Multilayered microcapsules for the sustained-release of angiogenic proteins from encapsulated cells

Abstract

Background: Multilayered alginate microcapsules with a permselective poly-L-ornithine membrane can be used for the dual purpose of encapsulating cells in the inner core and sustained release of angiogenic proteins from the outer layer. The aim of this study was to examine the encapsulation and release of a novel chimeric form of fibroblast growth factor-1 (FGF-1) from the outer layer of alginate microcapsules.

Methods: Heparin-binding growth-associated molecule bound to FGF-1 (HB-GAM/FGF-1) was encapsulated in the outer layer of multilayered alginate microbeads constructed using varying alginate conditions. The encapsulation and release of the chimera was quantified.

Results: The outer layer was able to encapsulate and release HB-GAM/FGF-1 for up to 30 days. The outer layer made with 1% alginate of high mannuronic acid content provided the fastest release, while 1.25% high guluronic acid content alginate displayed the longest duration of release.

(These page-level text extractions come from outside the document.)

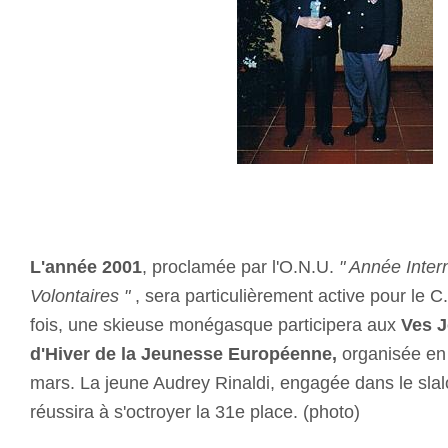
L'année 2001
, proclamée par l'O.N.U.
" Année Inter
Volontaires "
, sera particulièrement active pour le 
fois, une skieuse monégasque participera aux
Ves 
d'Hiver de la Jeunesse Européenne,
organisée en 
mars. La jeune Audrey Rinaldi, engagée dans le sla
réussira à s'octroyer la 31e place. (photo)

Conclusions: The outer layer of multilayered alginate microbeads can be used for the encapsulation and long-term release of HB-GAM/FGF-1.

Figure 1

A visual schematic of the concept behind multilayered alginate microbeads. Islets are encapsulated in the inner core, and an angiogenic protein (HB-GAM/FGF-1) in the outer alginate layer. The permselective PLO membrane prevents the diffusion of large molecules such as antibodies, but allows for the exchange of solutes such as glucose, oxygen and insulin. When implanted the protein is released from the outer layer and stimulates neovascaularization towards the bead.

Figure 2

The realease of HB-GAM/FGF-1 from the outer layer of multilayered alginate microbeads varied based on the composition and concentration of alginate used. An initial burst release of HB-GAM/FGF-1 is exhibited for all four groups studied (A), and release at low-levels is continued for up to thirty days (B).

Figure 3

A comparison of the release profiles of FGF-1 with heparin and HB-GAM/FGF-1 encapsulated in alginate microbeads with a 1.25% LVG outer layer. HB-GAM/FGF-1 has a much higher initial burst release than FGF-1, but its continued long-term release that would serve to achieve persistent neovascularization.